A voluntary industry code determines what qualifies as a green bond, which is verified by an approved party certified by the Climate Bonds Standard and Certification Scheme. This, in turn, is reinforced by a second opinion from independent external agencies, such as Sustainalytics, that review the greenness of the bond.

Finally, government agencies have been getting involved. The European Union has led the way in December 2019 by establishing rules governing which financial products qualify as “green” or “sustainable”. These rules require firms to fully disclose what proportion of their investments is environmentally friendly or sustainable. A mere 17 per cent of the market value of the green bonds held in the MSCI Green Bond Index would meet the requirements of EU Green Bond Standard (EU GBS)

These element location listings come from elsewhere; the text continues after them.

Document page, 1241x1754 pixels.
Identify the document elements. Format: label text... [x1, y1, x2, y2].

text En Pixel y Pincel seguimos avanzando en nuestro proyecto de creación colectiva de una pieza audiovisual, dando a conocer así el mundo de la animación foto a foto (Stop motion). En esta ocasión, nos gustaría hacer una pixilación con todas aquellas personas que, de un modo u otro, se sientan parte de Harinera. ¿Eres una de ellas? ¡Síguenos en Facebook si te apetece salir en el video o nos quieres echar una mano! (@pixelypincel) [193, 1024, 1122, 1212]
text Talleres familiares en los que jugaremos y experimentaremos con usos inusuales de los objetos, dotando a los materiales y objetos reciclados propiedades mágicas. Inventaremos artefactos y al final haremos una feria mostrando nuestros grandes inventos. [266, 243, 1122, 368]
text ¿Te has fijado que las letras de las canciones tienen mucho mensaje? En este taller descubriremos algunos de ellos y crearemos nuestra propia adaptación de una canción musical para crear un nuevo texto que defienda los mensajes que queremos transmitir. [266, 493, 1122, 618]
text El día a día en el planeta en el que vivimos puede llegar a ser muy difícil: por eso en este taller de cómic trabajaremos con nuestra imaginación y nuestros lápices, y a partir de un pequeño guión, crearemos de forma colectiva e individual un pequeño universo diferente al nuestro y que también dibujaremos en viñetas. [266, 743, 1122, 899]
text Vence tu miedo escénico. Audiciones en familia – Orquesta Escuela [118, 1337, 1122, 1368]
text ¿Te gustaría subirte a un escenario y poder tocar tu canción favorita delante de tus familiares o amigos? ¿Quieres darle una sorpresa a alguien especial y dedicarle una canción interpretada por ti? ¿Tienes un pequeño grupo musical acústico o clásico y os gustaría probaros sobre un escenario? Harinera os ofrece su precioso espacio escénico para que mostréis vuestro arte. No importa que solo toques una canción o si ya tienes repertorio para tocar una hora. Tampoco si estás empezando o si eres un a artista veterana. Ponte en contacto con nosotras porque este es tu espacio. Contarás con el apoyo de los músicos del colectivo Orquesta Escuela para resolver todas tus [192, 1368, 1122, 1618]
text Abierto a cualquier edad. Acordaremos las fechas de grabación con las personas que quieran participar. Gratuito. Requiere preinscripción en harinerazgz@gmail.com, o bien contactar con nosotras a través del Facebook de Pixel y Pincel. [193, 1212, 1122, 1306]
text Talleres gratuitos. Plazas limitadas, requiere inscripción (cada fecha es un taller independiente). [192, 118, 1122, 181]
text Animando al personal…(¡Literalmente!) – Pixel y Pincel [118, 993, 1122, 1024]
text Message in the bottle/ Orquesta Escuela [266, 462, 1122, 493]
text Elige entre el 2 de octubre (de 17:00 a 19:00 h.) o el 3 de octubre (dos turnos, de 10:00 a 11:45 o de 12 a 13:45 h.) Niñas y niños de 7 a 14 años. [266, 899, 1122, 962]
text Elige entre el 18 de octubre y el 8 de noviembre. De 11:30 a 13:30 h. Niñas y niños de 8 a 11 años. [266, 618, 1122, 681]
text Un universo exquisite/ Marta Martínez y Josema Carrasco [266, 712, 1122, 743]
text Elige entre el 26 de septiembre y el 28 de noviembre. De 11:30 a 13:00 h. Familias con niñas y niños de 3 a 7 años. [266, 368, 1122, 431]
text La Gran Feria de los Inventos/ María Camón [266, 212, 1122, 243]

But quantifying what are often qualitative aspects of operations is a challenge and the field is still new. Agencies that rate companies on environmental, social and governance criteria can provide wildly differing assessments, depending on the weights they give to various factors, such as industry, operating region and management intentions.

Given all the complexities involved, investors need to take a careful, analytical approach. Some green bonds are greener than others. Some ordinary corporate bonds issued by green companies will be greener than green bonds. And sometimes, ordinary debt finance raised by companies in dirty industries will be put towards environmentally worthy investments – especially when the firm is looking to fundamentally change the nature of its operations. Balancing environmental credentials with social factors demands taking a broad view of the market. No single green bond should be assessed in isolation of the issuing company’s overall strategy towards a greener more sustainable business model.